La racine grecque arkhaios, quant à elle, nous ramène aux origines et à cette rature de « rien qui fut d’avant », ce qui explique aussi la fascination de Decoud pour les arches au-delà desquelles il cherche finalement à voir le visage de l’Autre qui n’est qu’ « une voix sans visage485 », ou encore « The featureless face of a nameless One »486 dont l’équivalent vocal serait le cri muet, ou encore le terrible cri murmuré de Kurtz : « the whispered cry » (HOD, 117).

Notes
478.
‘ Pour Lacan, la notion de vide est centrale et de structure, il est intéressant de constater qu’il s’appuie sur le motif de la cathédrale : « l’architecture primitive peut être définie comme quelque chose d’organisé autour d’un vide.

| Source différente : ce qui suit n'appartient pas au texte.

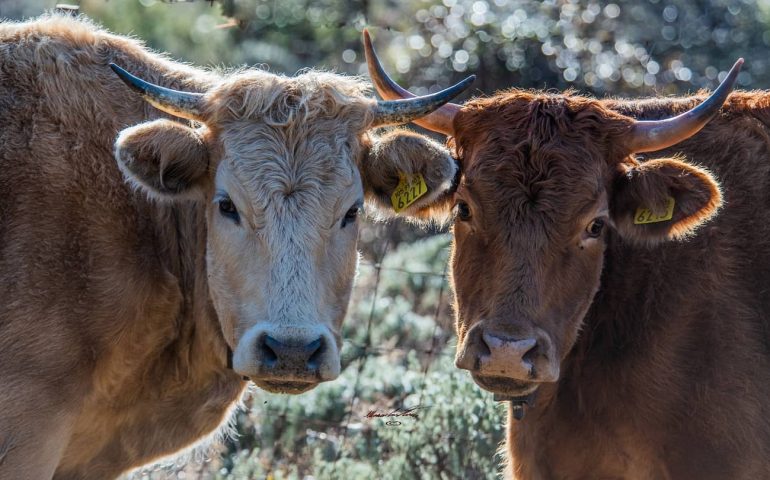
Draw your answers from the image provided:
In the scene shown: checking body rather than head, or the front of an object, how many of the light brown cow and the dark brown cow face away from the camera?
0

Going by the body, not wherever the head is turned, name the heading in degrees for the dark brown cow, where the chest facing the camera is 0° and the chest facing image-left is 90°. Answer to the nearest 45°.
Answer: approximately 45°

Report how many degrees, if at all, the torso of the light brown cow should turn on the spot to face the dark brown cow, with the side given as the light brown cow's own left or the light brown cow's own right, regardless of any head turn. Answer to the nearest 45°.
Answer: approximately 45° to the light brown cow's own left

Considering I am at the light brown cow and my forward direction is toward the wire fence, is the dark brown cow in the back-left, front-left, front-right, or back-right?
front-right

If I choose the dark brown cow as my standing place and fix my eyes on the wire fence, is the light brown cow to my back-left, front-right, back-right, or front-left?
front-left

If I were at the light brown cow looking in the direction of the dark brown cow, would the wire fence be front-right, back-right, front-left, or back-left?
front-left

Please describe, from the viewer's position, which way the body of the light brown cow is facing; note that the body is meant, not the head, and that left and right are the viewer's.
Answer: facing the viewer and to the right of the viewer

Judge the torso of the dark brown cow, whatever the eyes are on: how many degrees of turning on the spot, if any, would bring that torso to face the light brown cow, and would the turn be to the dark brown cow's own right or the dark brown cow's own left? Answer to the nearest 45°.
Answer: approximately 45° to the dark brown cow's own right
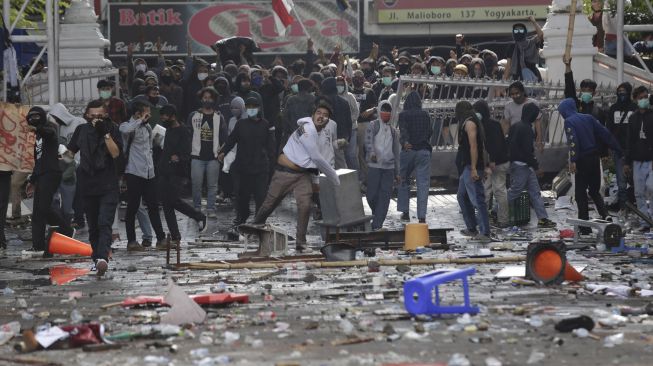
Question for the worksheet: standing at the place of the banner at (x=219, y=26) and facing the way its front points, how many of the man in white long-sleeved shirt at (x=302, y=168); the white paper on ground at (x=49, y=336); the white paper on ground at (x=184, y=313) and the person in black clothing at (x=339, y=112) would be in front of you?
4
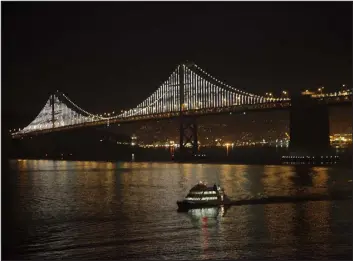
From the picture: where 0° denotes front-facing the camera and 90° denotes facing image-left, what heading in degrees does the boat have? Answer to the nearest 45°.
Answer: approximately 90°

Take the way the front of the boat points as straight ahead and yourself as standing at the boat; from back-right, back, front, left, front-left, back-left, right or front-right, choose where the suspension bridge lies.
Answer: right
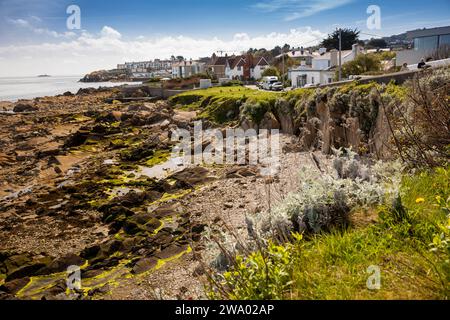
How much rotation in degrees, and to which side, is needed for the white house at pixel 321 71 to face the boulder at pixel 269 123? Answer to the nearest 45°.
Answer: approximately 45° to its left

C’est aussi bien l’impression authentique que nous donnent par exemple les formes d’une cathédrale comme Saint-Marc, et c’est le vrai sens de toute architecture. [...] Comme il s’agit avec ce moyen moins marqué dans la peinture, de retrouver le vide sacré de l’architecture, on essaie de faire quelque chose qui y ressemble de plus en plus, c’est-à-dire que l’on découvre la perspective. » (L’Ethique ..., op. cit., p. 162)’
479.
‘ Paul Claudel, « Jules, ou l’homme-aux-deux-cravates », Conversations, Notes, p. 1516, n°13. Cité par Michel Plourde, Paul Claudel. Une musique du silence, Canada, Les presses de l’Université de Montréal, 1970, p. 94.’
480.
‘ Zola avec La Bête Humaine, D.H. Lawrence avec Women in Love ont contribué à faire de la locomotive une figure du désir et de ses pulsions.’
481.
‘ M. Plourde, ibid., p. 94.’
482.
Ibidem.’
483.
‘ Michel Plourde, op. cit., p. 95.’
484.
‘ D. H. Lawrence, The Rainbow, Harmondsworth, Penguin, 1915.’
485.
‘ Définition de l’Autre proposée par Michel Cusin.’
486.
‘ James Joyce, Ulysses, op. cit., p. 383.’